Outsourcing and third party risk management Supervisory Statement: central securities depositories

The Prudential Regulation Authority (PRA) of the Bank of England has issued a new Supervisory Statement addressed at central securities depositories (CSDs) as regards the PRA’s expectations concerning „outsourcing and third party risk management“.
The statement thereby sets out expectations in the following areas, among others:
– Governance, oversight and documentation which includes, among other aspects, the documentation and continuous recording of existing outsourcing arrangements or the assignment of responsibilities among Board members and „regular“ staff;
– Pre-outsourcing analysis and due diligence which pertains to the careful selection of a service provider and an analysis of the risks involved in a possible outsourcing arrangement (e.g. concentration risk, operational risk);
– Key contractual elements which are those terms and provisions that must be an integral part of the outsourcing service agreement;
– Information security which includes the development of policies with respect to data classification (e.g. critical / non-critical) and location and the monitoring of compliance; and
– Exit strategies pertaining to the development of policies to enable a firm to terminate the outsourcing arrangement without material business interruption.
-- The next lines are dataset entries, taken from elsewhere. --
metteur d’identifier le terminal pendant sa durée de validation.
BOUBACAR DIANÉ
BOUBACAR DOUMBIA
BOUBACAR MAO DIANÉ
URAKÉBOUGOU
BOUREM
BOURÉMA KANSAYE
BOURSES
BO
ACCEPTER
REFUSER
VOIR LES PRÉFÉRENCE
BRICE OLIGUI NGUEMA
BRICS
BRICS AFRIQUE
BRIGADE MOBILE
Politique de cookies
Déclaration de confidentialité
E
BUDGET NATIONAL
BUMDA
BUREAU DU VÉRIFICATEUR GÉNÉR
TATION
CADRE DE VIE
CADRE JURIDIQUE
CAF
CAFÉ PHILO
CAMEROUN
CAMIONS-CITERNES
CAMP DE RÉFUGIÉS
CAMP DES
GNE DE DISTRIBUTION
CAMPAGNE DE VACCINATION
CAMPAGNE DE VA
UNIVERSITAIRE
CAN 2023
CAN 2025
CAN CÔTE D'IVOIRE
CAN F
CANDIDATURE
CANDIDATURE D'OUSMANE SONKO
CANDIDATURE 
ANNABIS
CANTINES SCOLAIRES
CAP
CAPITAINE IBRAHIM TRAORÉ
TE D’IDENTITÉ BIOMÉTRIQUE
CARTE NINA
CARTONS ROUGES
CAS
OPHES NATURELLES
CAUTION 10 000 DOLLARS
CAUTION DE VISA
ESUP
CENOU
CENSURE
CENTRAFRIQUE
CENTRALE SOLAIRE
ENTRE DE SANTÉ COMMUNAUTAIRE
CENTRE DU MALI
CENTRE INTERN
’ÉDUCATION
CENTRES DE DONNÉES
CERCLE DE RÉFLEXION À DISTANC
The Supervisory Statement also covers access and audit issues such as the need to have the cloud service audited and reported on on a regular basis and notification requirements in case the outsourcing service provider supplements material business functions of the firm. Finally, a paragraph is dedicated to the issue of „Sub-outsourcing“ to ensure that firms include specific dos and don’ts in their outsourcing agreements regarding sub-outsourcing and the monitoring of such.